6.)Federasyonların Sosyal Hukuka Bağlılığı: Kan diyeti ve kurtuluş fidyesi gibi meselelerde sosyal yardımlaşma esastır ve eşitlik ilkesi geçerlidir. Adalet ilkesi gereği mazluma yardım edilir ve suçlular hiçbir surette korunmaz.

7.)Halkın Din ve İbadet Özgürlüğü: Devlet, Müslümanların ve diğer inanç gruplarının dinî hürriyetlerine müdahale etmez. Her bir dinî grup (cemaat), bir ümmettir.

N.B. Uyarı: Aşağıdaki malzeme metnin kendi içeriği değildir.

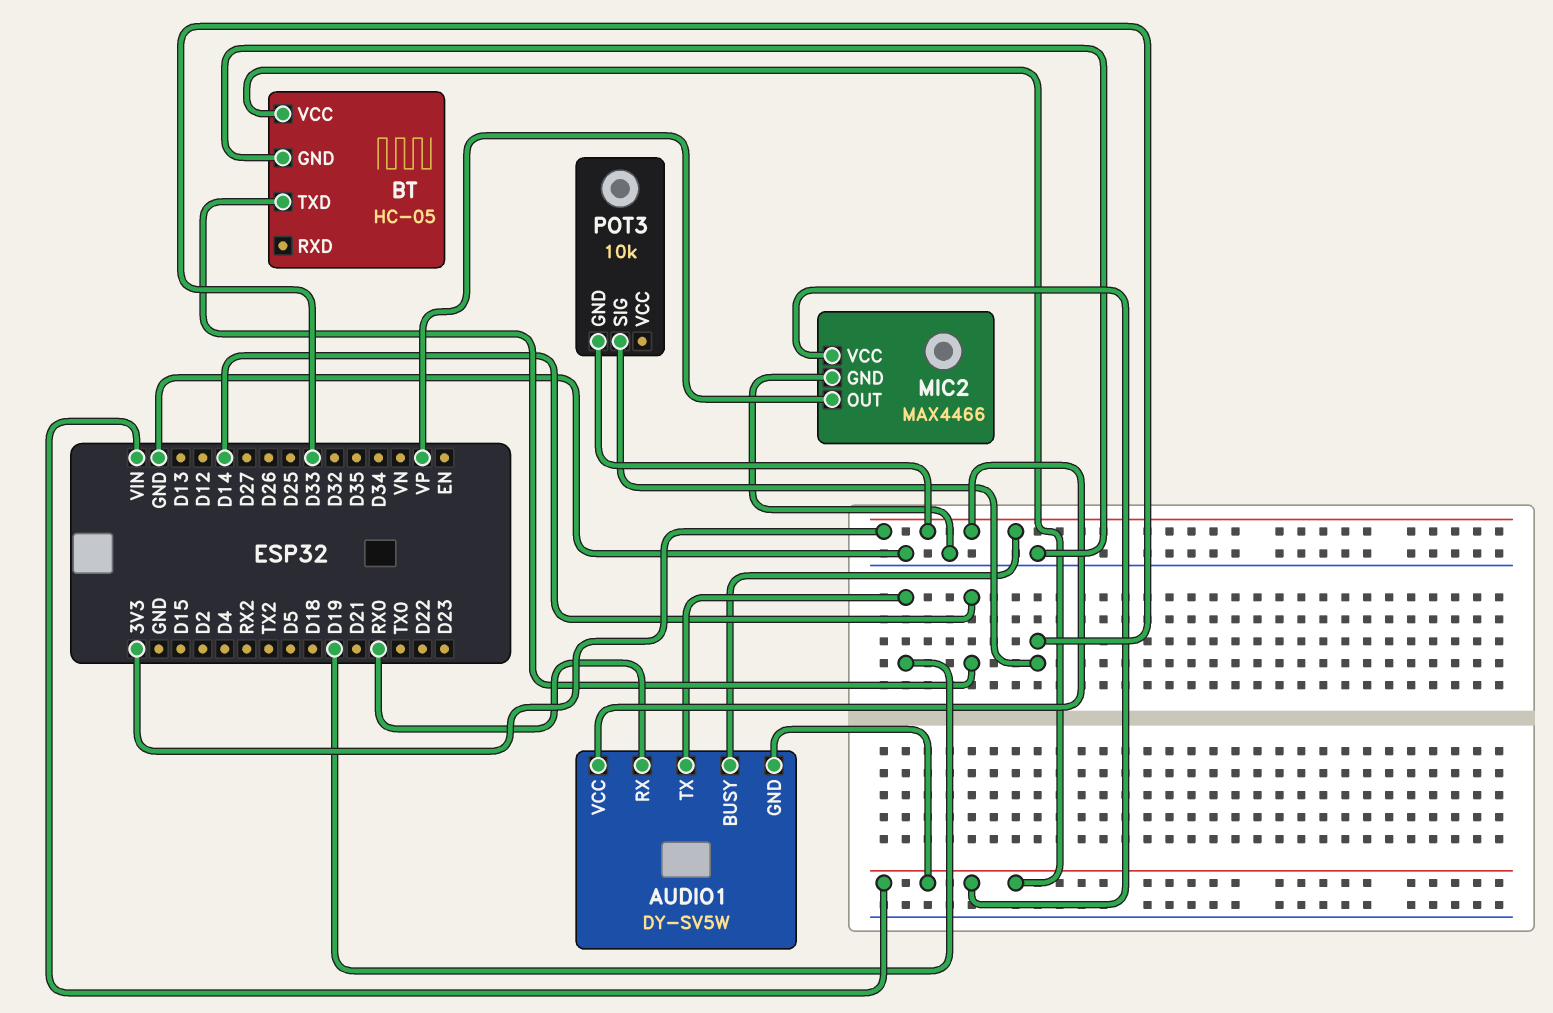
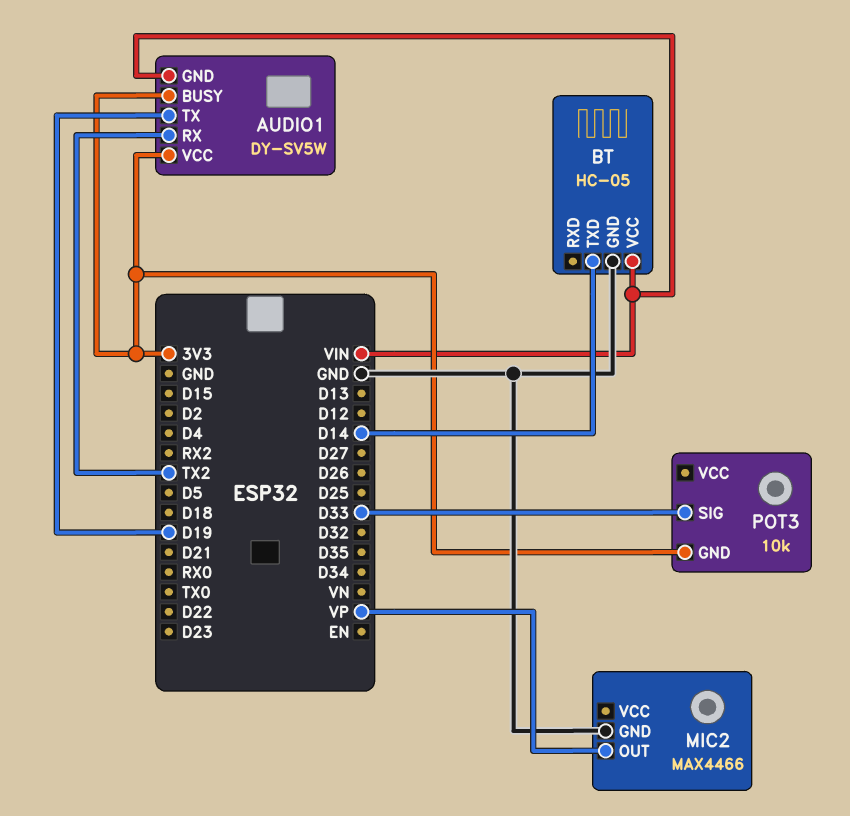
AUDIO1 pin RX: RX0 -> TX2
MIC2 pin VCC: VIN -> none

Medine İslâmî Devletin Dış Politikası

Hz. Peygamber (sav), İslâm dinini geniş kitlelere tebliğ edebilmek için ilk önce bir İslâm toplumuna ihtiyaç duymuştur, belirli bir sayıya ulaştıktan sonra İslâm dinini yaymak ve Müslümanların sosyal ve siyasî sistemlerini özgürce hayata geçirebilmeleri maksadıyla sağlam dünyevî araçlara da ihtiyaç duymuştur. Bu araçların başında siyasî bir teşkilat olarak vahye dayanan yeni bir devlet kurma zarureti ortaya çıkmıştır.

Medine’de devletin kurulmasıyla birlikte dinî liderliğin yanında dünyevî anlamda bir siyasî/sosyal lider konumuna da gelen Hz. Peygamber (sav), çeşitli bölgelere sahabilerinden valiler göndermeye başladığı gibi çevre ülkelerin krallarına ve devlet başkanlarına da bu yeni sıfatıyla tebliğ mektupları gönderdi ve İslâm’ın dinî ve dünyevî boyutlarına işaret etti.

Velhâsıl-ı Kelâm

Toplumsal uzlaşma sayesinde sağlanan Medine vesikası (kurucu yasa) ile birlikte ortaya çıkan Medine devleti, şüphesiz anayasal sosyal hukukun oluşumu ve gelişimi açısından sadece bir başlangıçtır. Medine devleti, hangi ırk ve hangi milletten olursa olsun millî güvenlik (can güvenliği) içinde barışçı bir şekilde birlikte yaşama modeli ekseninde bütün vatandaşlarına din ve vicdan özgürlüğü, sosyal hayata katılım, hür teşebbüs ve mülk edinme hakkı vermektedir.

Bundan sonra miras, ticaret (faiz yasağı) ve sadaka (zekât) ile ilgili âyetlerin gelmesiyle birlikte, İslâm devletinin sosyo-ekonomik ilkelerinin genel çerçevesi daha belirgin hâle gelmiş ve tarihte ilk kez Hz. Muhammed’in (sav) sayesinde vahiy kaynaklarıyla şekillenen örnek bir sosyal devlet modeli ortaya çıkmıştır.